В первой рецензии на гоголевскую поэму, «Похождения Чичикова или Мертвые души», напечатанной в 7-м номере «Отечественных записок» за 1842 г., В. Г. Белинский писал: «И вдруг среди этого торжества мелочности, посредственности, ничтожества, бездарности, среди этих пустоцветов и дождевых пузырей литературных, среди этих ребяческих затей, детских мыслей, ложных чувств, фарисейского патриотизма, приторной народности — вдруг, словно освежительный блеск молнии среди томительной и тлетворной духоты и засухи, является творение чисто русское, национальное, выхваченное из тайника народной жизни, столько же истинное, сколько и патриотическое, беспощадно сдергивающее покров с действительности и дышащее страстною, нервистою, кровною любовию к плодовитому зерну русской жизни; творение необъятно художественное по концепции и выполнению, по характерам действующих лиц и подробностям русского быта, — и в то же время глубокое по мысли, социальное, общественное и историческое… В „Мертвых душах“ автор сделал такой великий шаг, что все доселе написанное кажется слабым и бледным в сравнении с ними… Преобладание субъективности, проникая и одушевляя собою всю поэму Гоголя, доходит до высокого лирического пафоса и освежительными волнами охватывает душу читателя даже в отступлениях… Но этот пафос субъективности поэта проявляется не в одних таких высоко лирических отступлениях: он проявляется беспрестанно, даже и среди рассказа о самых прозаических предметах, как, например, об известной русской дорожке, проторенной забубенным русским народом… Его же музыку чует внимательный слух читателя и в восклицаниях, подобных следующему: „Эх, русский народец! не любит умирать своею смертью!“… Столь же важный шаг вперед со стороны таланта Гоголя видим мы и в том, что в „Мертвых душах“ он совершенно отрешился от малороссийского элемента и стал русским национальным поэтом во всем пространстве этого слова. При каждом слове его поэмы читатель может говорить:

Здесь русский дух, здесь Русью пахнет!

Этот русский дух ощущается и в юморе, и в иронии, и в выражениях автора, и в размашистой силе чувств, и в лиризме отступлений, и в пафосе всей поэмы, и в характерах действующих лиц, от Чичикова до Селифана и „подлеца чубарого“ включительно, — в Петрушке, носившем с собою свой особенный воздух, и в будочнике, который при фонарном свете, впросонках, казнил на ноге зверя и снова заснул… „Мертвые души“ не соответствуют понятию толпы о романе, как о сказке, где действующие лица полюбили, разлучились, а потом стали богаты и счастливы. Поэмою Гоголя могут вполне насладиться только те, кому доступна мысль и художественное наполнение создания, кому важно содержание, а не „сюжет“; для восхищения всех прочих остаются только места и частности. Сверх того, как всякое глубокое создание, „Мертвые души“ не раскрываются вполне с первого чтения даже для людей мыслящих: читая их во второй раз, точно читаешь новое, никогда не виданное произведение…

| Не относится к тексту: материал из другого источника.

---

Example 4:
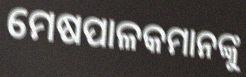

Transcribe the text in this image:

ମେଷପାଳକମାନଙ୍କୁ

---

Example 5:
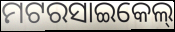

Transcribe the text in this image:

ମଟରସାଇକେଲ୍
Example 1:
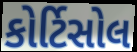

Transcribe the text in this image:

કોર્ટિસોલ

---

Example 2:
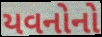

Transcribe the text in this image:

યવનોનો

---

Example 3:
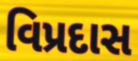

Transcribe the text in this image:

વિપ્રદાસ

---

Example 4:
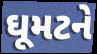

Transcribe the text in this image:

ઘૂમટને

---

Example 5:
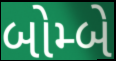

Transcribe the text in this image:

બોમ્બે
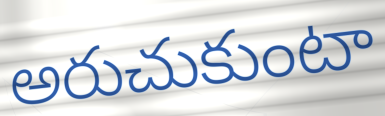
అరుచుకుంటా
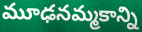
మూఢనమ్మకాన్ని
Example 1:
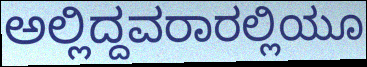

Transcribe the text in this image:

ಅಲ್ಲಿದ್ದವರಾರಲ್ಲಿಯೂ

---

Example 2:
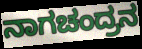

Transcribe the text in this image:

ನಾಗಚಂದ್ರನ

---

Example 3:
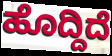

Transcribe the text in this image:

ಹೊದ್ದಿದೆ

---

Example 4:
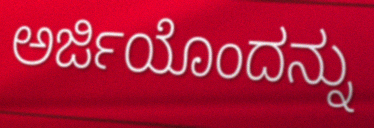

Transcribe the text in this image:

ಅರ್ಜಿಯೊಂದನ್ನು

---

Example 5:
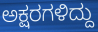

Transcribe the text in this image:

ಅಕ್ಷರಗಳಿದ್ದು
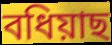
বধিয়াছ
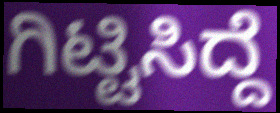
ಗಿಟ್ಟಿಸಿದ್ದೆ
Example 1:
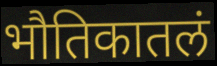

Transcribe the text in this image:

भौतिकातलं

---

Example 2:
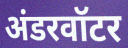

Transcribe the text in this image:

अंडरवॉटर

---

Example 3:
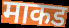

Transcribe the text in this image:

माकड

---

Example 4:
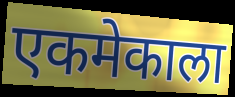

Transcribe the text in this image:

एकमेकाला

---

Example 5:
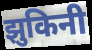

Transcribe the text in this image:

झुकिनी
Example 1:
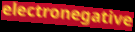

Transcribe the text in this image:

electronegative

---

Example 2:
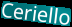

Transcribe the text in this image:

Ceriello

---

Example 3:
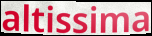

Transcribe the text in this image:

altissima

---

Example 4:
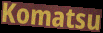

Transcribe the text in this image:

Komatsu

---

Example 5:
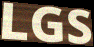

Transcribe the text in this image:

LGS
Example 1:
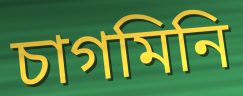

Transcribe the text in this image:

চাগমিনি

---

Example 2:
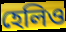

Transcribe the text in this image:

হেলিও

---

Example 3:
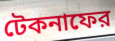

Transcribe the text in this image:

টেকনাফের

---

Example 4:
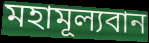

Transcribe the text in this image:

মহামূল্যবান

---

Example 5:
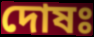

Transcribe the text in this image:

দোষঃ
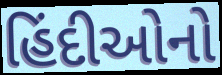
હિંદીઓનો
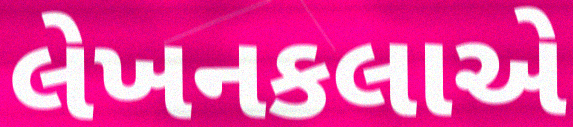
લેખનકલાએ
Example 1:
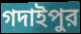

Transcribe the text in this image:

গদাইপুর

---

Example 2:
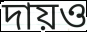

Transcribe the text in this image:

দায়ও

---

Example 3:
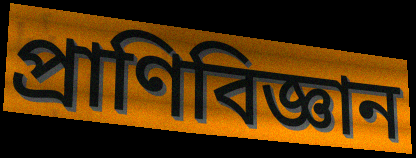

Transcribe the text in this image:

প্রাণিবিজ্ঞান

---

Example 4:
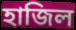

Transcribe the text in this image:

হাজিল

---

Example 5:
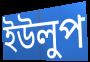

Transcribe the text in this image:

ইউলুপ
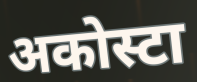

…Не в шутку назвал Гоголь свой роман „поэмою“ и… не комическую поэму разумеет он под нею… Мы не видим в ней ничего шуточного и смешного; ни в одном слове автора не заметили мы намерения смешить читателя: все серьезно, спокойно, истинно и глубоко… Не забудьте, что книга есть только экспозиция, введение в поэму, что автор обещает еще две такие же большие книги, в которых мы снова встретимся с Чичиковым и увидим новые лица, в которых Русь выразится с другой стороны… Нельзя ошибочнее смотреть на „Мертвые души“ и грубее понимать их, как видя в них сатиру… Найдутся также и патриоты… которые, со свойственной им проницательностию, увидят в „Мертвых душах“ злую сатиру, следствие холодности и нелюбви к родному, к отечественному, — они, которым так тепло в нажитых ими потихоньку домах и домиках, а может быть, и деревеньках — плодах благонамеренной и усердной службы… Что же касается до нас, мы, напротив, упрекнули бы автора скорее в излишестве непокоренного спокойно-разумному созерцанию чувства, местами слишком юношески увлекающегося, нежели в недостатке любви и горячности к родному и отечественному… Мы говорим о некоторых — к счастию, немногих, хотя, к несчастию, и резких — местах, где автор слишком легко судит о национальности чуждых племен и не слишком скромно предается мечтам о превосходстве славянского племени над ними… Мы думаем, что лучше оставлять всякому свое и, сознавая собственное достоинство, уметь уважать достоинство и в других…»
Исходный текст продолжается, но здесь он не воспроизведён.